You are in public life already. In any case, people in public life are not obliged to disclose this sort of thing to the public. People running for high public office are, or those who are hold high public office already.

Adrian Delia, centre in a grey suit, with the Birkirkara football team

12 Comments Comment

  1. xihaddlijkunjaf says:

    What is interesting is the purpose of the constitution of debt. Banks do not ask for collateral security such as sureties when the assets ‘far’ exceed the liabilities.

    Sureties, in this case the shareholders, are held liable because the bank does not consider the transaction to be low risk. It would have considered it as moderate if not high risk, which is why additional security in the form of personal liability of the sureties has been requested.

    The bank would always be vigilant and seek information from the debtor on an annual, if not bi-annual, basis. At some point, something triggered HSBC’s alarm bells, which increased the risk level in relation to this loan.

    The bank then forced the debtor and the sureties to enter into a constitution of debt. This means that the bank will not need to go through lengthy court procedures to start executing its hypothecary titles.

    It just needs to file a judicial letter to set the ball rolling for the necessary judicial sales of Delia’s personal assets.

  2. That’s exactly what I think.

  3. Debts are not assets. They are liabilities.

  4. Rosie says:

    I know plenty of people with bank loans but they all pay back. They are not called bankrupt but decent people.

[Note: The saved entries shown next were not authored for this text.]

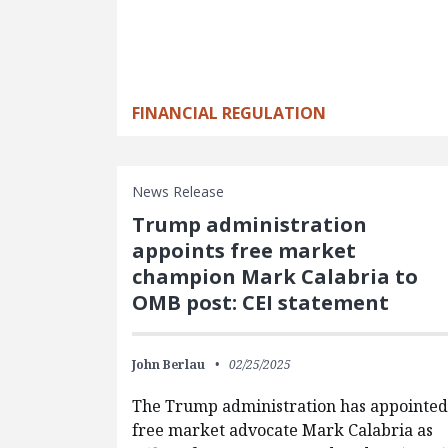
FINANCIAL REGULATION
News Release
Trump administration
appoints free market
champion Mark Calabria to
OMB post: CEI statement
John Berlau
02/25/2025
The Trump administration has appointed
free market advocate Mark Calabria as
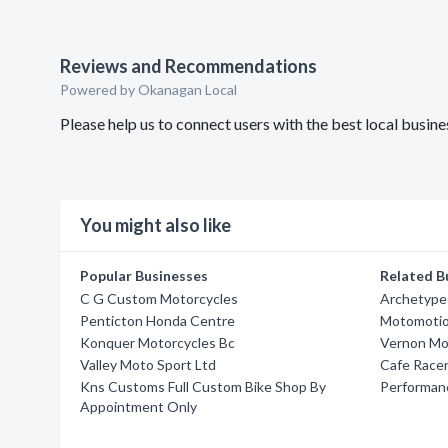
Reviews and Recommendations
Powered by Okanagan Local
Please help us to connect users with the best local busi
You might also like
Popular Businesses
Related B
C G Custom Motorcycles
Archetype
Penticton Honda Centre
Motomotio
Konquer Motorcycles Bc
Vernon Mo
Valley Moto Sport Ltd
Cafe Race
Kns Customs Full Custom Bike Shop By
Performan
Appointment Only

    Adrian Delia has to pay up. The bank is chasing him. Why am I repeating all this? Jekk trid tivvota Labour issa ghandek zewg options – jew Muscat jew Delia, la tahseb li dan waqa mis-sema biex isalva lil partit u lil pajjiz. Thobbu tissawtu wisq.

  5. Pandora says:

    What matters is that we can afford to flock by the hundreds and spend weekends on the sister island and hire sun beds and umbrellas on the once public beaches. That’s the thing to do in modern Malta. As to the rest, why give a damn?

  6. Francis X Darmanin says:

    You’re right except on one thing. In such a scenario the government will bail out the banks (the developers indirectly).

  7. Davcus1979 says:

    With reference to both Dr Portelli and Dr Delia, has the bank shown any intention of resorting to a garnishee order? It seems that the banks are sometimes quicker to take drastic action against individuals who owe far smaller amounts of money…

  8. Sowxal says:

    Do you really need an explanation? Are you that dumb? This guy aims to run the entire Maltese economy and yet he cannot even run a building development company without wallowing in debt. Mulej hudni.

  9. Sowxal says:

    I agree 100%. Becoming PN leader gives him a strong layer of protection as HSBC will be reluctant to call in the debt and risk bankrupting the leader of the second largest political party. The PR (and beyond) implications for the bank could be ruinous.

  10. I wouldn’t know. She’s British and her husband and sons ran a brothel in Malta some years ago. They had been arrested and charged. Not nice people at all, but definitely people who know about crime.